ON ETHICS: YOU BE THE JUDGE
A professional engineer's review of a contractor's construction work raises questions about conflict of interest.
Cole Laborator, P.E., performs design services on a design-build joint venture project with contractor QRS for private client Loyal. Later, Loyal retains Laborator on another unrelated design-bid-build project to review the submissions and construction work performed by QRS.
What Do You Think?
Would it be ethical for Laborator to review the submissions and construction work performed by QRS after having participated in a joint venture with QRS for the same client?
What the Board Said
It would appear that the facts presented in this matter suggest the possibility of a conflict of interest. Engineers are frequently faced with situations that could raise a conflict of interest or, at least, the appearance of a conflict of interest. Two critical issues that are implicit in a conflict-of-interest situation are the effect that the conflict has or could have on 1) the engineer's professional or business judgment and 2) an employer's client's interests.
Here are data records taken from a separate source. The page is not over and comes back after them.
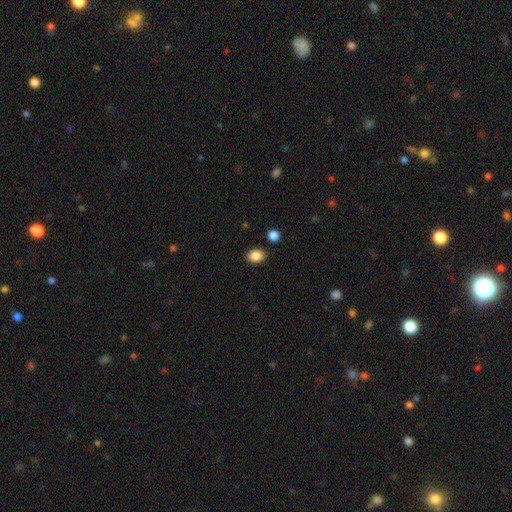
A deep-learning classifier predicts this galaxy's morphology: The model was most divided on "how rounded": in between: 63%, round: 36%, cigar-shaped: 1%. More confident: merging — none (87%); smooth or featured — smooth (87%).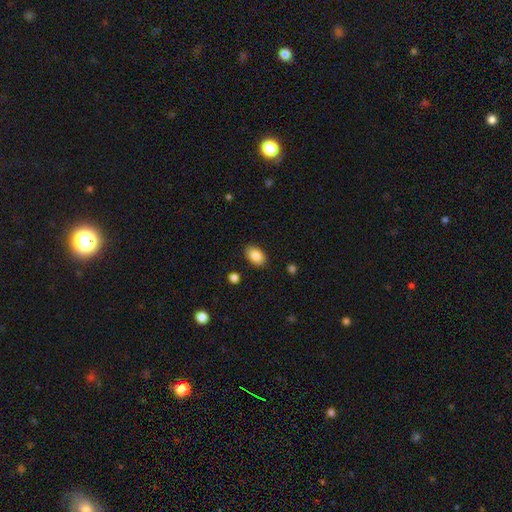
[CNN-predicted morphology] type=smooth (87%); roundness=in between (90%); merging=none (87%).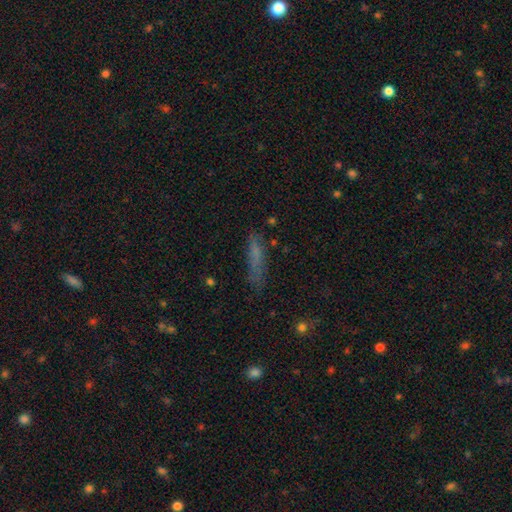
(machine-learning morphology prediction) Smooth or featured?
  - smooth: 66% *
  - featured or disk: 21%
  - star or artifact: 13%
How rounded?
  - cigar-shaped: 80% *
  - in between: 17%
  - round: 2%
Merging?
  - none: 61% *
  - minor disturbance: 24%
  - major disturbance: 11%
  - merger: 4%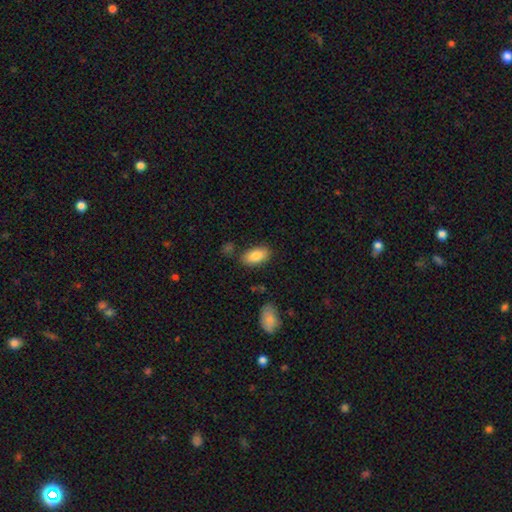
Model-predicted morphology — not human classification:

Conflict of interest is among the most widely examined topics addressed by the NSPE Board of Ethical Review. Assuming there is full disclosure by Laborator (which is a reasonable assumption under the facts), the Board cannot see why it would be unethical for Laborator to review the submissions and construction work performed by QRS after having participated in a joint venture with QRS for the same client. While it may not necessarily be the preferred manner for Loyal to proceed, as the client and the recipient of engineering and construction services, that is a decision for the client to make. While Laborator may wish to advise Loyal that there may be a better procedure to follow in order to ensure proper "checks and balances," the Board cannot say that, as a matter of ethics, the facts present an unacceptable situation.
It would be ethical for Laborator to review the submissions and construction work performed by QRS after having participated in a joint venture with QRS for the same client.
NSPE Code References
Section II.4.: Engineers shall act for each employer or client as faithful agents or trustees.
Section II.4.a.: Engineers shall disclose all known or potential conflicts of interest that could influence or appear to influence their judgment or the quality of their services.
This scenario was based on NSPE Board of Ethical Review Case 05-10. Free single copies are available from NSPE Member Services at 888-285-6773.
NSPE's Board of Ethical Review considers ethical cases involving either real or hypothetical matters. The facts contained in each case do not necessarily represent all the pertinent facts submitted to or reviewed by the BER. This opinion is intended as guidance only. It may be reprinted without further permission, provided that this statement is included and that attribution is provided to the NSPE's Board of Ethical Review.